---------- Data supplied
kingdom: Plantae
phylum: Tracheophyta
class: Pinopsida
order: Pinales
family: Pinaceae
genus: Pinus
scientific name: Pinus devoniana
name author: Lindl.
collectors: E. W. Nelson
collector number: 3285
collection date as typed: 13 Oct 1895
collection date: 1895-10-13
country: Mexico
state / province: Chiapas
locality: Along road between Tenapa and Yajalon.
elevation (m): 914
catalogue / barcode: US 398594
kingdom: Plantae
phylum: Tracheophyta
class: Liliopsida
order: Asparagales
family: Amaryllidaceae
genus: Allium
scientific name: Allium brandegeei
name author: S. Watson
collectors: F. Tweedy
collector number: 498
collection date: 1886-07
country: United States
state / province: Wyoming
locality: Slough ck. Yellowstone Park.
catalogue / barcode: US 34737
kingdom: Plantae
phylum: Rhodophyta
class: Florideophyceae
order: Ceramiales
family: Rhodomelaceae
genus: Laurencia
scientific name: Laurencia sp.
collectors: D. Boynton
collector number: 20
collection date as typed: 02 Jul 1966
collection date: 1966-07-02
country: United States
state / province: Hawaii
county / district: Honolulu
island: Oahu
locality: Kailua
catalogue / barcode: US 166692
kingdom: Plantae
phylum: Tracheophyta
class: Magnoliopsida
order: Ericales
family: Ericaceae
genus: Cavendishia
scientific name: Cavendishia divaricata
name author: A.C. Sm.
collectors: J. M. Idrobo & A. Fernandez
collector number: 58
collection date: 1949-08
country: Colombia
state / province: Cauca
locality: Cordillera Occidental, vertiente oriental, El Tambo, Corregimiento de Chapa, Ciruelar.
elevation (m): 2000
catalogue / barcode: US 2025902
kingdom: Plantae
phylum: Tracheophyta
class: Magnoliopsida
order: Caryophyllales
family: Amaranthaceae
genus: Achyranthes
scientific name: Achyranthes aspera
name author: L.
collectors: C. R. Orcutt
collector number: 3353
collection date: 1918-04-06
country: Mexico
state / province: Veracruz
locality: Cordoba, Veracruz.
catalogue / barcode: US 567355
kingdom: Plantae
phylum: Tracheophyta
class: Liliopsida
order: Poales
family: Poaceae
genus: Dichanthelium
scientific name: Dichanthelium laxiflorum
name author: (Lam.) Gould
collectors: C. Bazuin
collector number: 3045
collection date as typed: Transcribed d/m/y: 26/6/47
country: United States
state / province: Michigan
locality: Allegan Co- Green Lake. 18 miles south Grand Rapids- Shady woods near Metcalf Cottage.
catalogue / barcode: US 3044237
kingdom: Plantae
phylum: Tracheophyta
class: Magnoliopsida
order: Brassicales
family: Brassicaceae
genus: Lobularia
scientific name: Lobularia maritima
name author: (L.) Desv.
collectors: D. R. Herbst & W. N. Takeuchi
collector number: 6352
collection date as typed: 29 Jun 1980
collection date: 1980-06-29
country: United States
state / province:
--------------------
Task objective: Reproduce all of the data above verbatim, keeping every line in its original order.

Solution to this task:
kingdom: Plantae
phylum: Tracheophyta
class: Pinopsida
order: Pinales
family: Pinaceae
genus: Pinus
scientific name: Pinus devoniana
name author: Lindl.
collectors: E. W. Nelson
collector number: 3285
collection date as typed: 13 Oct 1895
collection date: 1895-10-13
country: Mexico
state / province: Chiapas
locality: Along road between Tenapa and Yajalon.
elevation (m): 914
catalogue / barcode: US 398594
kingdom: Plantae
phylum: Tracheophyta
class: Liliopsida
order: Asparagales
family: Amaryllidaceae
genus: Allium
scientific name: Allium brandegeei
name author: S. Watson
collectors: F. Tweedy
collector number: 498
collection date: 1886-07
country: United States
state / province: Wyoming
locality: Slough ck. Yellowstone Park.
catalogue / barcode: US 34737
kingdom: Plantae
phylum: Rhodophyta
class: Florideophyceae
order: Ceramiales
family: Rhodomelaceae
genus: Laurencia
scientific name: Laurencia sp.
collectors: D. Boynton
collector number: 20
collection date as typed: 02 Jul 1966
collection date: 1966-07-02
country: United States
state / province: Hawaii
county / district: Honolulu
island: Oahu
locality: Kailua
catalogue / barcode: US 166692
kingdom: Plantae
phylum: Tracheophyta
class: Magnoliopsida
order: Ericales
family: Ericaceae
genus: Cavendishia
scientific name: Cavendishia divaricata
name author: A.C. Sm.
collectors: J. M. Idrobo & A. Fernandez
collector number: 58
collection date: 1949-08
country: Colombia
state / province: Cauca
locality: Cordillera Occidental, vertiente oriental, El Tambo, Corregimiento de Chapa, Ciruelar.
elevation (m): 2000
catalogue / barcode: US 2025902
kingdom: Plantae
phylum: Tracheophyta
class: Magnoliopsida
order: Caryophyllales
family: Amaranthaceae
genus: Achyranthes
scientific name: Achyranthes aspera
name author: L.
collectors: C. R. Orcutt
collector number: 3353
collection date: 1918-04-06
country: Mexico
state / province: Veracruz
locality: Cordoba, Veracruz.
catalogue / barcode: US 567355
kingdom: Plantae
phylum: Tracheophyta
class: Liliopsida
order: Poales
family: Poaceae
genus: Dichanthelium
scientific name: Dichanthelium laxiflorum
name author: (Lam.) Gould
collectors: C. Bazuin
collector number: 3045
collection date as typed: Transcribed d/m/y: 26/6/47
country: United States
state / province: Michigan
locality: Allegan Co- Green Lake. 18 miles south Grand Rapids- Shady woods near Metcalf Cottage.
catalogue / barcode: US 3044237
kingdom: Plantae
phylum: Tracheophyta
class: Magnoliopsida
order: Brassicales
family: Brassicaceae
genus: Lobularia
scientific name: Lobularia maritima
name author: (L.) Desv.
collectors: D. R. Herbst & W. N. Takeuchi
collector number: 6352
collection date as typed: 29 Jun 1980
collection date: 1980-06-29
country: United States
state / province:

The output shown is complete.